The Artist cleared his throat. “I know it’s a lot for one day. No one really plans for these things to happen.” He turned to collect something from the table, “I’m sending you on another trip abroad before you can live here with me.” He reached out for my hand. There, he placed a set of brushes and a pallet knife tied up in a roll of leather. “Take these with you.” He reached for my other hand and gave me a case of colored paints separated in jars. “You will need them to paint memories.”


“Memories? Memories of what?” I shook my head. Not all the answers had come to me yet.


“Memories from the moments in your new life,” he said.


“What new life?” I asked.


“The life I’m about to give you,” he said.


Right. Memories, the brushes, the gallery paintings—it takes time for the answers to settle in. The reality of it doesn’t just come pouring in all at once.


The Artist motioned down the hall of his gallery. “Would you like to pick one this time?”


I took a moment to think about what comes next. “Yes. I think I’d like that.” I took the Artist by the arm and we walked together through the gallery.

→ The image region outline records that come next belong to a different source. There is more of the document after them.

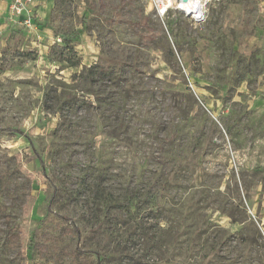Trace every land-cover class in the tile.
<instances>
[{
    "label": "rangeland",
    "instance_id": "1",
    "mask_svg": "<svg viewBox=\"0 0 264 264\" xmlns=\"http://www.w3.org/2000/svg\"><path fill=\"white\" fill-rule=\"evenodd\" d=\"M21 18L0 21V264H264V0L198 25L54 0L77 67Z\"/></svg>",
    "mask_w": 264,
    "mask_h": 264
},
{
    "label": "built area",
    "instance_id": "2",
    "mask_svg": "<svg viewBox=\"0 0 264 264\" xmlns=\"http://www.w3.org/2000/svg\"><path fill=\"white\" fill-rule=\"evenodd\" d=\"M143 2H149L154 5L157 13L164 16L168 11H180L193 24H200L205 22L208 12V5L211 0H192L190 4L183 2L182 0H140ZM35 0H8V15L13 21L16 18L26 16L24 19L25 23H29L31 20L30 15L32 14V7ZM184 3L183 5H180ZM61 39L56 38L53 44H60Z\"/></svg>",
    "mask_w": 264,
    "mask_h": 264
},
{
    "label": "crops",
    "instance_id": "3",
    "mask_svg": "<svg viewBox=\"0 0 264 264\" xmlns=\"http://www.w3.org/2000/svg\"><path fill=\"white\" fill-rule=\"evenodd\" d=\"M53 3L54 0H35V3L32 7V14L30 15L31 20L34 23V19H38L39 22H41L42 25H40L38 28H36L37 32L39 33V36L37 37L36 43L39 47H44L43 45L39 44L40 42H45L47 45L45 46V49L48 50L53 44V41L58 38L53 35L51 28L49 27V19L50 14L53 9ZM8 12V0H0V21L4 20L5 17H7ZM26 16H23L21 19H25ZM30 20V21H31ZM34 25H37V23H34ZM0 26V30H1ZM14 29L13 26L8 28V31H11ZM4 30V29H3ZM60 46V44H58Z\"/></svg>",
    "mask_w": 264,
    "mask_h": 264
},
{
    "label": "trees",
    "instance_id": "4",
    "mask_svg": "<svg viewBox=\"0 0 264 264\" xmlns=\"http://www.w3.org/2000/svg\"><path fill=\"white\" fill-rule=\"evenodd\" d=\"M55 35L57 36L58 34L55 32ZM54 48H57L58 50H59V52H60V54H61V58H63V59H59L58 61L59 62H62V61H64V62H68V65L70 66V67H77L79 64L78 63H69V62H71V61H68L67 59H64V56H66V53H73L74 52V48H73V45H68L67 44V41L64 39V42H63V45L62 46H58V47H56V44H54L52 47H51V50L52 49H54ZM62 219H66V218H64V217H62ZM76 230V235H77V237H80V233H79V231L77 230V229H75ZM14 232V231H13ZM17 235L16 234H12L11 235V237L12 238H14V237H16ZM11 247H13V248H16V244L15 243H11ZM73 257H74V259L76 260V259H79V255L77 254V253H75L74 255H73Z\"/></svg>",
    "mask_w": 264,
    "mask_h": 264
},
{
    "label": "bare ground",
    "instance_id": "5",
    "mask_svg": "<svg viewBox=\"0 0 264 264\" xmlns=\"http://www.w3.org/2000/svg\"><path fill=\"white\" fill-rule=\"evenodd\" d=\"M192 2V0H189L187 3L190 4ZM184 3H181L180 5H183Z\"/></svg>",
    "mask_w": 264,
    "mask_h": 264
},
{
    "label": "water",
    "instance_id": "6",
    "mask_svg": "<svg viewBox=\"0 0 264 264\" xmlns=\"http://www.w3.org/2000/svg\"><path fill=\"white\" fill-rule=\"evenodd\" d=\"M183 2H187L188 0H182Z\"/></svg>",
    "mask_w": 264,
    "mask_h": 264
}]
</instances>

“How about this one?” The artist motioned to one of his masterpieces. “Much different from your last assignment. Really nice family. Big, too. Lots of siblings, aunts, uncles, cousins.” We walked further. “Or this one.” He gestured to another. “It’s been a while since you’ve last lived in the Caribbean.”


“No, I think I like this one.” I let go of the Artist’s arm to get a better look at the piece. The scene depicted a young couple at the beach with their daughter—an only child. “It looks sweet.” I slid my fingers down the frame as I rounded in front of the work, closing in for a better view. My eyes searched the parents’ faces as they watched their daughter splash in the shallows. “I think I could use the extra attention this time.”


“Very well. Are you ready then?” he asked.


I sighed and stood taller. “I am.”


He placed one arm at my side. “Remember, the journey will not be easy. An artist’s heart must be both soft and strong. I must wait here for my students. Most don’t find their way to me on their own, so I send for them. Just as I did for you.”


I took a good look around the estate one last time. “I do really hope to live here one day.” Then I turned again to the Artist. “How can I find the path?”


“Completely give yourself over to my teaching. Follow my ways and I will show you my artistry. I will send my servants to help guide you.” He hugged me. “Small is the gate and narrow the road that leads to mastery, and only a few find it. I will see you again soon.”


I hugged him once more, turned towards the painting, wiped my eyes, and stepped in.


 

I awoke in my crib. A carriage and horses decorated the shelf. Next to me lay a bisque doll. And looking up at a homemade mobile, there hung a series of colorfully made paper pantins.